Eventually, it all comes down to whether we have the money to do the projects and whether it makes sense to do it. We are where we're at with the income in the county and we have to work with it. I'm proud of the record we've had for the last eight years while I've been in office.
What changes, if any, would you make in the way the county is handling the ongoing COVID-19 pandemic?
We're doing the best we can — our health department has been doing yeoman's work out there with contact tracing. This is the first time we've ever been involved with this type of pandemic. Anyone can Monday morning quarterback how the county's handled things.
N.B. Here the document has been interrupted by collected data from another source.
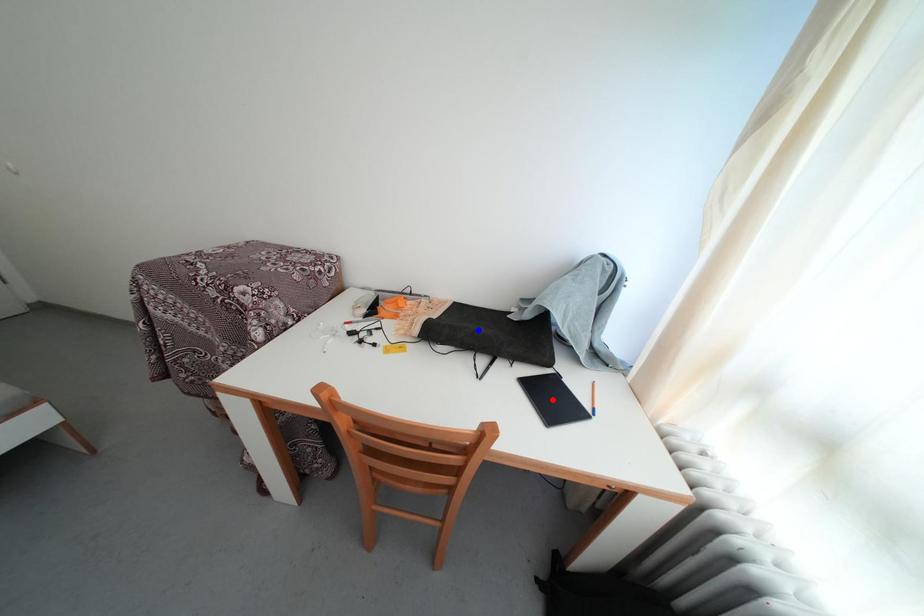
Question: Two points are marked on the image. Which point is closer to the camera?

Choices:
 (A) Blue point is closer.
 (B) Red point is closer.

Answer: (B)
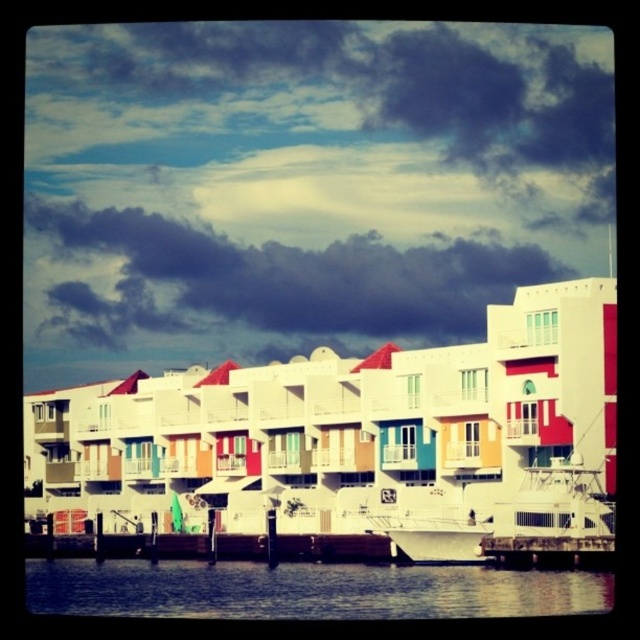
Question: Which object is positioned closest to the white glossy boat at center?

Choices:
 (A) wooden at lower center
 (B) blue water at lower center

Answer: (A)

Question: Which point appears closest to the camera in this image?

Choices:
 (A) (484, 609)
 (B) (545, 552)

Answer: (A)

Question: Can you confirm if blue water at lower center is bigger than wooden at lower center?

Choices:
 (A) yes
 (B) no

Answer: (A)

Question: Is blue water at lower center above white glossy boat at center?

Choices:
 (A) yes
 (B) no

Answer: (B)

Question: Which is nearer to the dark cloudy sky at upper center?

Choices:
 (A) wooden at lower center
 (B) white glossy boat at center

Answer: (B)

Question: Where is blue water at lower center located in relation to wooden at lower center in the image?

Choices:
 (A) below
 (B) above

Answer: (A)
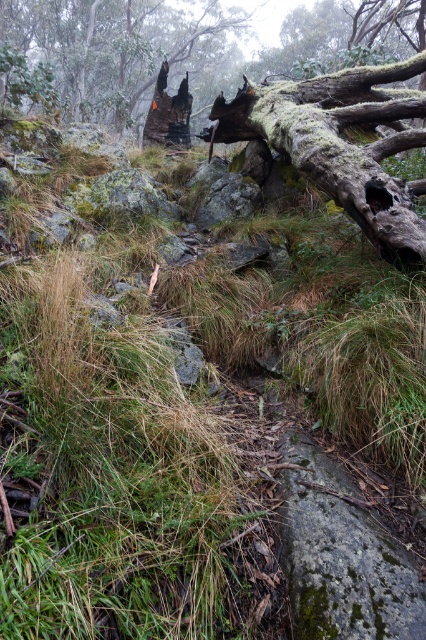
Question: Where is mossy bark tree trunk at upper center located in relation to charcoal burnt tree stump at upper center in the image?

Choices:
 (A) right
 (B) left

Answer: (A)

Question: Is mossy bark tree trunk at upper center behind charcoal burnt tree stump at upper center?

Choices:
 (A) yes
 (B) no

Answer: (B)

Question: Which point is farther from the camera taking this photo?

Choices:
 (A) (100, 67)
 (B) (310, 83)

Answer: (A)

Question: Can you confirm if mossy bark tree trunk at upper center is bigger than charcoal burnt tree stump at upper center?

Choices:
 (A) no
 (B) yes

Answer: (A)

Question: Which point is farther from the camera taking this photo?

Choices:
 (A) (91, 72)
 (B) (247, 84)

Answer: (A)

Question: Which point is closer to the camera?

Choices:
 (A) (213, 134)
 (B) (149, 22)

Answer: (A)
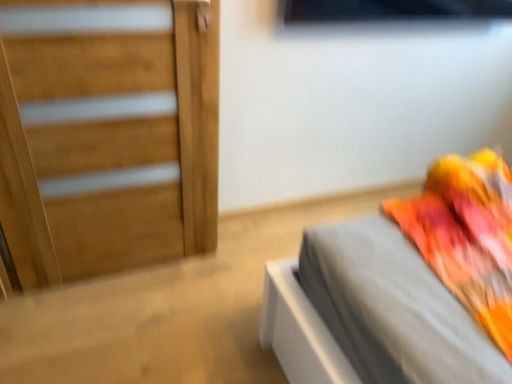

I'd like to say I think Presiding Commissioner Gary Jungermann, (Western District Commissioner) Roger Fischer and myself have handled this, from the county's perspective, in a reasonable and logical manner without trying to stir panic up.
I've had two calls, I think, asking about mask ordinances. I'd challenge anyone to go out to the Williamsburg area or Portland area and Hatton area and tell all those farmers out there you have to wear a mask or you'll be fined. It's the Constitution we're talking about here, and one of the thing the Constitution's talking about is you shall not infringe. I think it's fine if you so desire to wear a mask and I think it's fine for a business to require you to wear a mask. I do not believe it's the government's job to pass those rules. We've done a lot — we've purchased sanitizing foggers, not to mention the CARES fund money we've diligently tried to distribute to those who've applied for it.
Are there problems? Of course there'll be problems; it's something we've never dealt with before.
In brief, what do you love most about Callaway County?
Callaway County has been my home for 58 years. I was born and raised here, I love the people here, and I ask for their support on Nov. 3.